Tanaka studied industrial art and design at the Musashino Art University, in Tokyo. Beginning in 1972, Tanaka taught art, while participating in solo and group exhibitions As a teacher, Tanaka explained, he worked to nurture younger generations, as artists, to think not only of soft cloth, but also less-used materials such as wood, paper pulp and stainless steel thread.
In the 1980s, Tanaka expanded the scale of his activities and began large-scale outdoor performances and installations in which he covered dunes with cloth which he burned.

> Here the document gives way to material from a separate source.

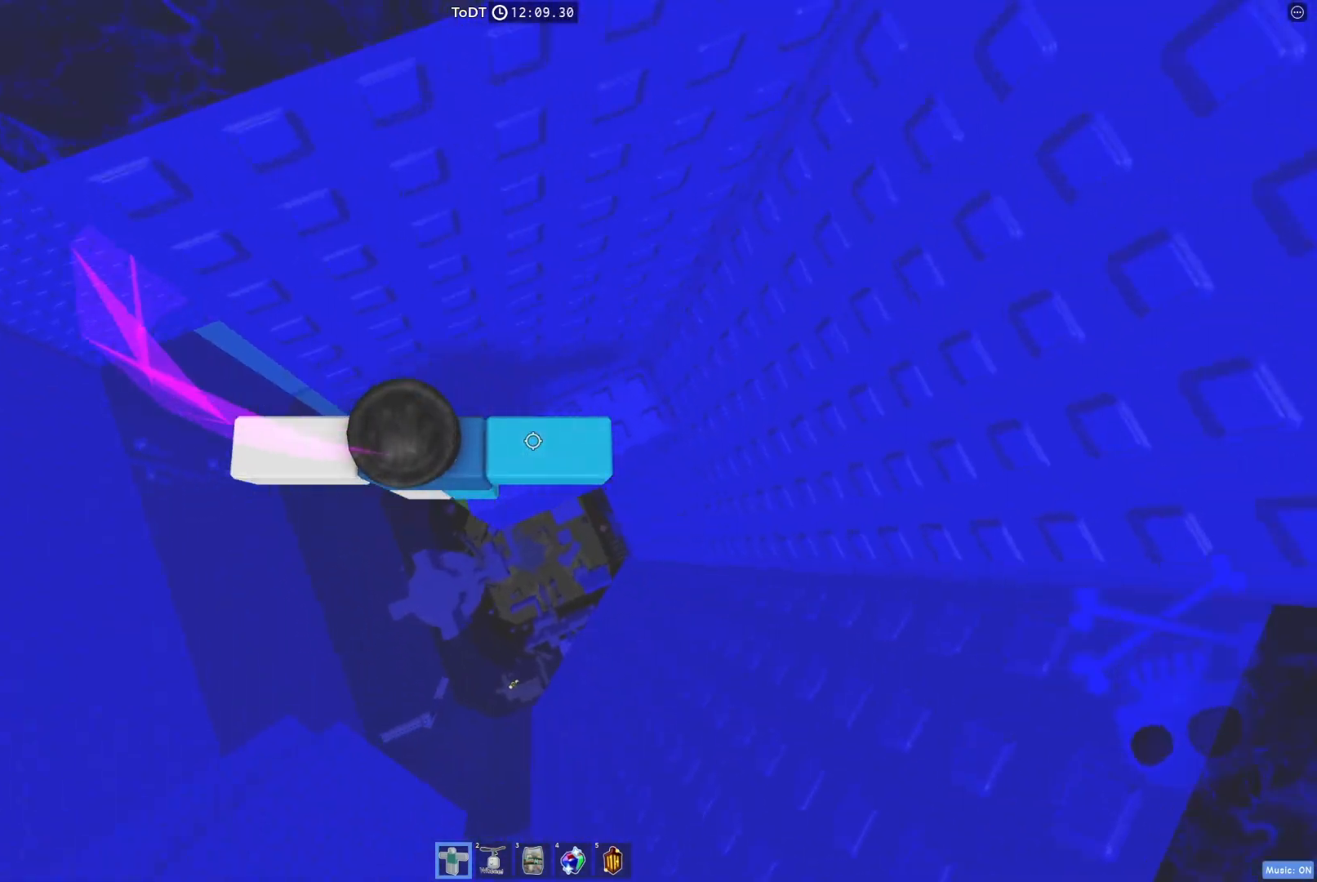
{"keys": [], "events": [[33, "d", "up"], [83, "w", "up"], [200, "s", "down"], [300, "s", "up"]]}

In subsequent years, under the theme of Vanishing & Emerging (disappearance and transformation), he continued these explorations — burning metal fibers and other aspects of his works. “He uses fire to suggest destructive force or benign transformation .… He often creates simple solids, opposing the specificity of the materials to the generality of the forms and burning holes in the cloth or singeing the edges of the solids to invade their geometric austerity.” Janet Koplos, Contemporary Japanese Sculpture (Abbeville Press, New York, NY, 1991).
Tanaka also expanded his art practice in the 80’s to include the creation of art textiles using paper — Tanaka also expanded his art practice in the 80’s to textiles using paper — creating dynamic works by virtue of the material used in the works and their sense of scale. The artist explained his interest in fiber in the catalog for Fiber Futures: Japan’s Textile Pioneers (Japan Society, New York, distributed Yale University Press 2011) an exhibition that travelled internationally in Europe, the US and Europe. “Why did I start thinking about fiber art as a medium? It was partly because I was attracted to the idea of expressing myself in a subtle yet intractable material, but I was also intrigued by the challenge of turning something accidental into a deliberate work of art,” he said. “I’m acutely aware of accidents that actually help me achieve the expression I was striving for and other accidents that take my work in a completely different direction.”
The sculptural sense of Tanaka’s art is exciting — the works are light and yet have enormous presence. In his smaller objects, several layers of thin wire have been loosely bound, sometimes with piles of light-colored fibers, sometimes coated with paper pulp. He creates a contrast between the stiff wire and the short pieces of malleable fiber, the uniform wire and pulp in freeform. The large elliptical wall hanging, Vanishing and Emerging, wall (2009), takes a different approach. “Intricately crafted from ink-lined squares of paper, it is a kind of ode to the natural weight, thickness and movement of the cotton, flax and paper fibers from which the panels are made, emphasizing the material’s natural flow so that the piece seems to have a life of its own. The result is a subtle trick of the eye: The textile is at once rippled and featherlight yet geometrically robust with parallel and perpendicular lines that appear to be woven together like a dense and tidy network of veins in a leaf,” wrote Alexandra Zagalsky, “Hideho Tanaka Carefully Stitched Together Pieces to Make this Sculptural Textile,” Introspective Magazine, September 22, 2021.
Tanaka’s work “deals with both philosophical and metaphysical ideas, and he often endeavors to connect the realm of the physical world with unseen spiritual planes. He attempts to bridge this gap through forms that suggest the frailty and transience of the human experience,” writes the Minneapolis of Art which has acquired his work. “The medium of fiber is versatile and allows Tanaka creative freedom.” His work seamlessly spans the categories of fiber art and sculpture.